PETA vs. the Big Ten. It's becoming an increasingly common occurrence.
This past December, you might remember, the well-known activism group advocating for the ethical treatment of animals was very upset — and rightfully so — after a Nebraska defensive lineman Jack Gangwish killed a raccoon with a wrench. Gangwish's actions were idiotic and cruel, as he killed the raccoon after he stopped to take a selfie with it and it bit him on the leg.
Well, PETA is once again angry at a group of Big Ten football players, though this time it's not over cruelty, rather questionable actions involving a wallaby. Yeah, you read that right.
Last week, a group of Michigan football players, including quarterback Shane Morris and wide receiver Jack Wangler, revealed they have been keeping a wallaby as a pet.
— Shane Morris (@ShaneMorris_7) June 26, 2015
[MORE BIG TEN: Odd Braxton Miller comment has everyone talking transfer again]
Shortly after this, the wallaby was listed as for sale on a website called Exotic Animals For Sale, and though Wangler's name was attached to the listing, the football players claimed they didn't actually own the wallaby (despite the phrase "owning a wallaby in our home" in Morris' tweet).

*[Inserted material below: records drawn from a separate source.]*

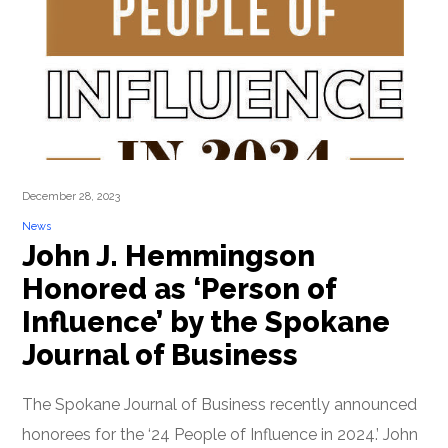
December 28, 2023
News
John J. Hemmingson
Honored as ‘Person of
Influence’ by the Spokane
Journal of Business
The Spokane Journal of Business recently announced
honorees for the ‘24 People of Influence in 2024.’ John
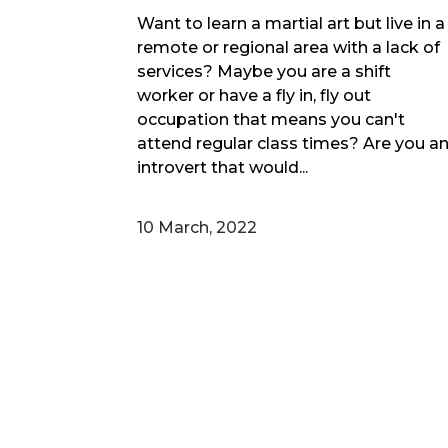
Want to learn a martial art but live in a
remote or regional area with a lack of
services? Maybe you are a shift
worker or have a fly in, fly out
occupation that means you can't
attend regular class times? Are you a
introvert that would...
10 March, 2022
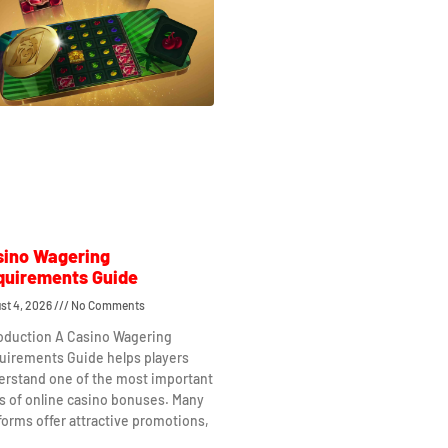
sino Wagering
quirements Guide
st 4, 2026
No Comments
roduction A Casino Wagering
uirements Guide helps players
erstand one of the most important
s of online casino bonuses. Many
forms offer attractive promotions,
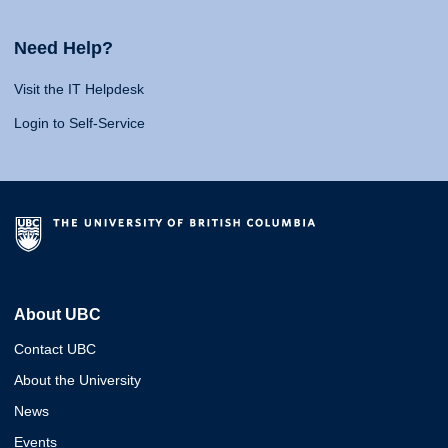
Need Help?
Visit the IT Helpdesk
Login to Self-Service
About UBC
Contact UBC
About the University
News
Events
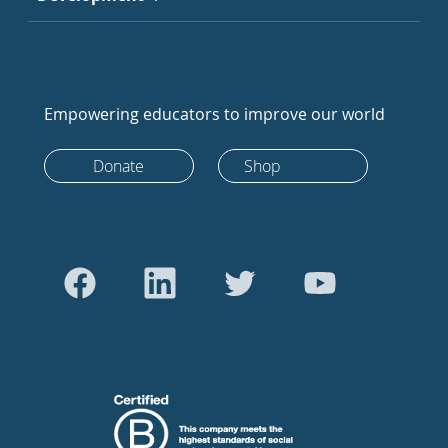
Empowering educators to improve our world
Donate
Shop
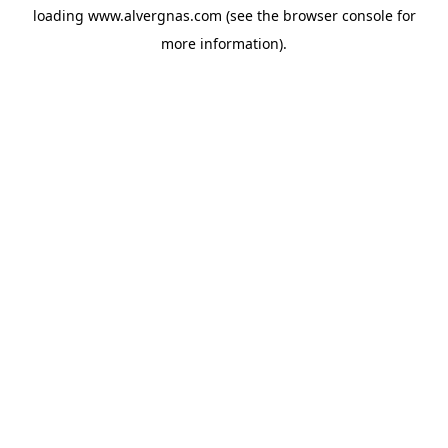
loading
www.alvergnas.com
(see the
browser console
for
more information).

PETA tried to get the wallaby to the Detroit Zoo, and the group was in contact with the supposed owner of the wallaby, who isn't a member of the Michigan football team, even offering a few hundred dollars to ensure the wallaby had a good home at the zoo. The Michigan student wanted more money and after talking with a couple of people from PETA decided to return the wallaby to the breeder he got it from.
It's a ridiculously detailed situation, and you can find all those details over at MLive.com.

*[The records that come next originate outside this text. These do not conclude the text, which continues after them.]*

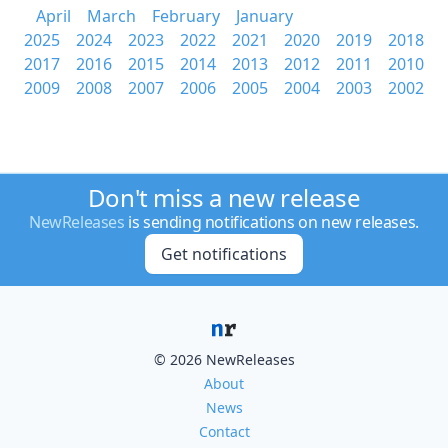
April
March
February
January
2025
2024
2023
2022
2021
2020
2019
2018
2017
2016
2015
2014
2013
2012
2011
2010
2009
2008
2007
2006
2005
2004
2003
2002
Don't miss a new release
NewReleases
is sending notifications on new releases.
Get notifications
© 2026 NewReleases
About
News
Contact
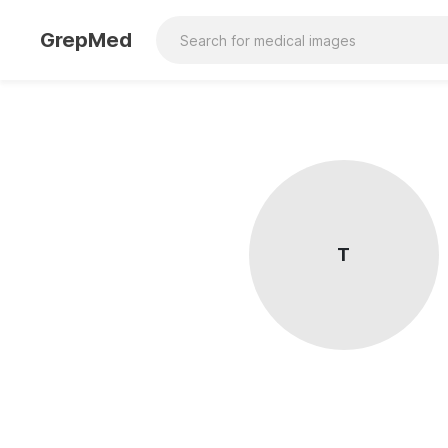
GrepMed
T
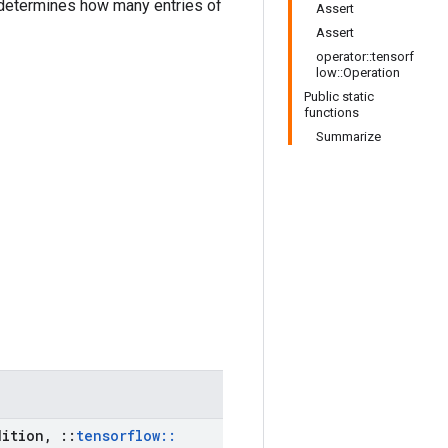
etermines how many entries of
Assert
Assert
operator::tensorf
low::Operation
Public static
functions
Summarize
ition
,
::
tensorflow
::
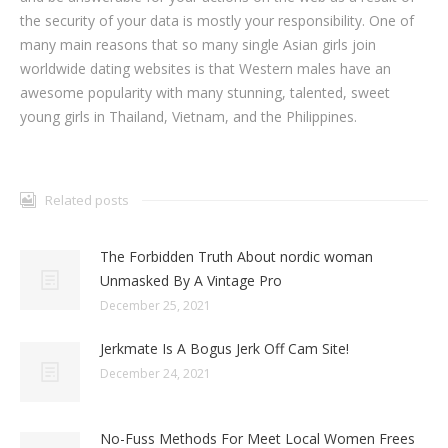
the security of your data is mostly your responsibility. One of
many main reasons that so many single Asian girls join
worldwide dating websites is that Western males have an
awesome popularity with many stunning, talented, sweet
young girls in Thailand, Vietnam, and the Philippines.
Related posts
The Forbidden Truth About nordic woman
Unmasked By A Vintage Pro
December 25, 2021
Jerkmate Is A Bogus Jerk Off Cam Site!
December 24, 2021
No-Fuss Methods For Meet Local Women Frees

The bottom line is that PETA isn't happy, and one of the principles involved in this whole ordeal made thematically appropriate wolverine and football references in a statement of disappointment.

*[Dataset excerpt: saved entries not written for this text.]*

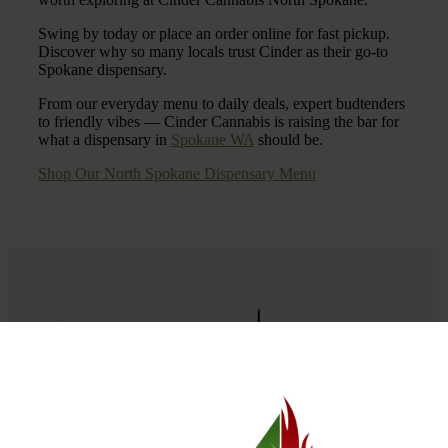
Swing by today or place an order online for fast pickup.
Discover why so many locals trust Cinder as their go-to
Spokane dispensary.
From our everyday menu to daily deals, expert budtenders
to friendly vibes — Cinder Cannabis is raising the bar for
what a dispensary in
Spokane WA
should be.
Shop Our North Spokane Dispensary Menu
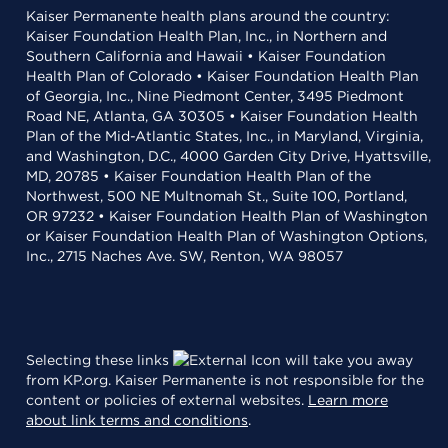
Kaiser Permanente health plans around the country:
Kaiser Foundation Health Plan, Inc., in Northern and
Southern California and Hawaii • Kaiser Foundation
Health Plan of Colorado • Kaiser Foundation Health Plan
of Georgia, Inc., Nine Piedmont Center, 3495 Piedmont
Road NE, Atlanta, GA 30305 • Kaiser Foundation Health
Plan of the Mid-Atlantic States, Inc., in Maryland, Virginia,
and Washington, D.C., 4000 Garden City Drive, Hyattsville,
MD, 20785 • Kaiser Foundation Health Plan of the
Northwest, 500 NE Multnomah St., Suite 100, Portland,
OR 97232 • Kaiser Foundation Health Plan of Washington
or Kaiser Foundation Health Plan of Washington Options,
Inc., 2715 Naches Ave. SW, Renton, WA 98057
Selecting these links
will take you away
from KP.org. Kaiser Permanente is not responsible for the
content or policies of external websites.
Learn more
about link terms and conditions
.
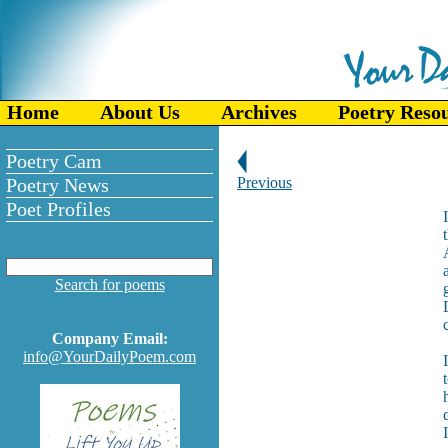
Home
About Us
Archives
Poetry Reso
Poetry Cam
Poetry News
Previous
Poet Profiles
Search for poems
Company Email:
info@YourDailyPoem.com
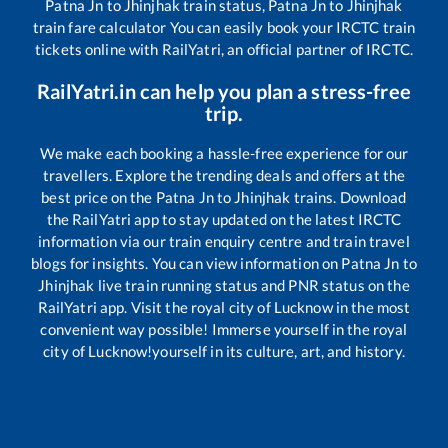
Patna Jn
to
Jhinjhak
train status,
Patna Jn
to
Jhinjhak
train fare calculator You can easily book your IRCTC train
tickets online with RailYatri, an official partner of IRCTC.
RailYatri.in can help you plan a stress-free
trip.
We make each booking a hassle-free experience for our
travellers. Explore the trending deals and offers at the
best price on the
Patna Jn
to
Jhinjhak
trains. Download
the RailYatri app to stay updated on the latest IRCTC
information via our train enquiry centre and train travel
blogs for insights. You can view information on
Patna Jn
to
Jhinjhak
live train running status and PNR status on the
RailYatri app. Visit the royal city of Lucknow in the most
convenient way possible! Immerse yourself in the royal
city of Lucknow!yourself in its culture, art, and history.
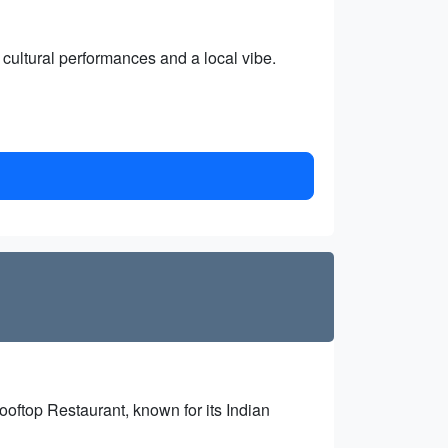
cultural performances and a local vibe.
oftop Restaurant, known for its Indian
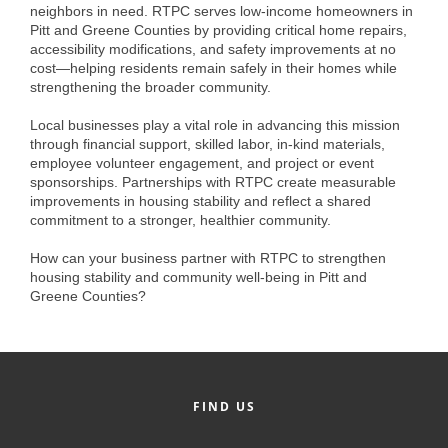
of Origin
neighbors in need. RTPC serves low-income homeowners in
Pitt and Greene Counties by providing critical home repairs,
Member News
accessibility modifications, and safety improvements at no
cost—helping residents remain safely in their homes while
Programs & Events
strengthening the broader community.
Events Calendar
Local businesses play a vital role in advancing this mission
through financial support, skilled labor, in-kind materials,
Community Events
employee volunteer engagement, and project or event
sponsorships. Partnerships with RTPC create measurable
Ambassador Program
improvements in housing stability and reflect a shared
commitment to a stronger, healthier community.
Networking
How can your business partner with RTPC to strengthen
GGC Scholarship
housing stability and community well-being in Pitt and
Greene Counties?
Grow Local
Leadership Development
Leadership Pitt County
FIND US
Leadership Institute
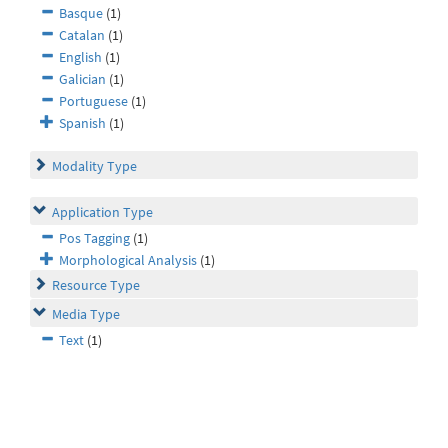
Basque
(1)
Catalan
(1)
English
(1)
Galician
(1)
Portuguese
(1)
Spanish
(1)
Modality Type
Application Type
Pos Tagging
(1)
Morphological Analysis
(1)
Resource Type
Media Type
Text
(1)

"Ultimately a wallaby doesn't belong in a private home any more than a wolverine does," PETA deputy director of captive animal law enforcement Brittany Peet said. "These students and the University of Michigan had an opportunity to step up and set a great example by allowing the wallaby to spend the rest of its life with other wallabies in a natural habitat in an accredited facility. Unfortunately, they dropped the ball."
Everyone should be nice to animals, though if you're playing football at a Big Ten school, you should be especially nice to animals. Because PETA seems to have it's eye on you.